제공 자료:
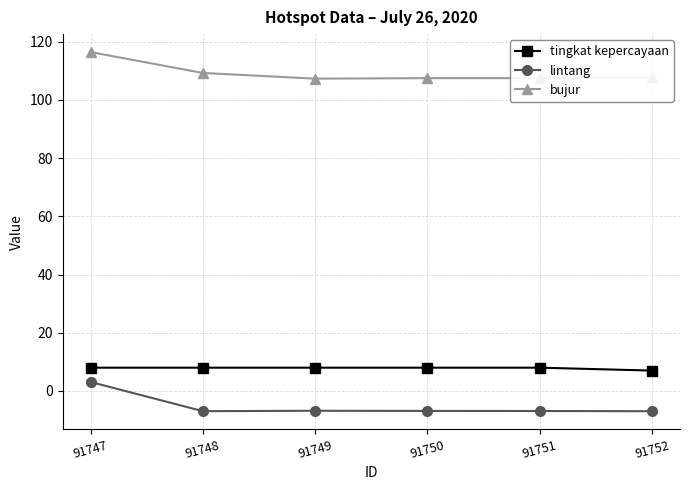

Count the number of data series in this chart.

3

--

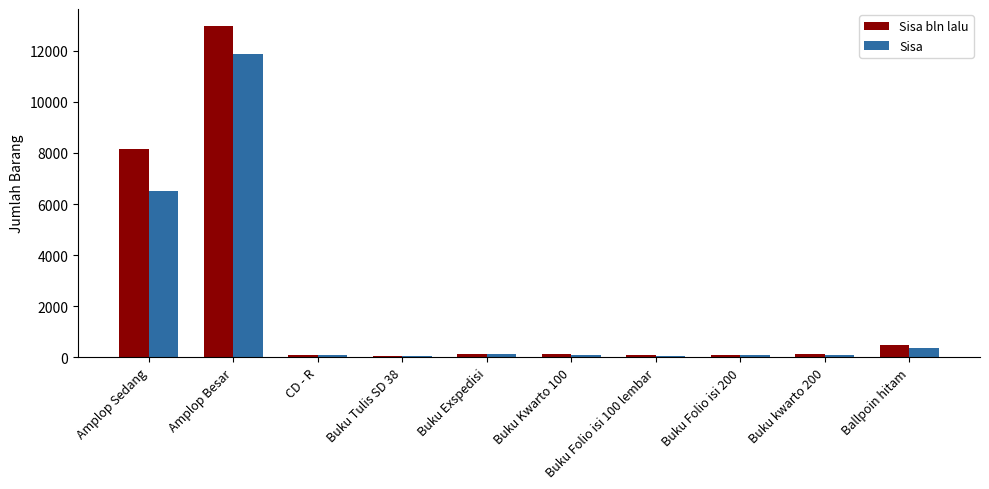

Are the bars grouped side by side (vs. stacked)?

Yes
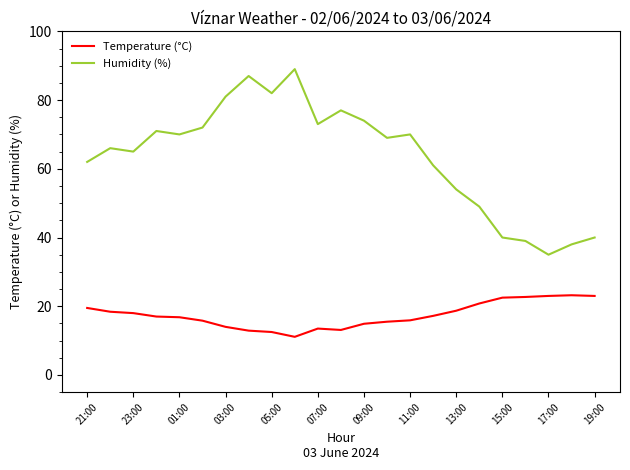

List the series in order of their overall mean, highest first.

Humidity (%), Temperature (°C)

할 일:
위 자료에서 "Are the bars" 문구가 있는 줄부터 "Humidity (%), Temperature (°C)" 문구가 있는 줄까지, 처음과 끝 줄을 포함하여 그대로 옮겨 적으시오. 그림은 답에 넣지 마시오.

답안란:
Are the bars grouped side by side (vs. stacked)?

Yes

List the series in order of their overall mean, highest first.

Humidity (%), Temperature (°C)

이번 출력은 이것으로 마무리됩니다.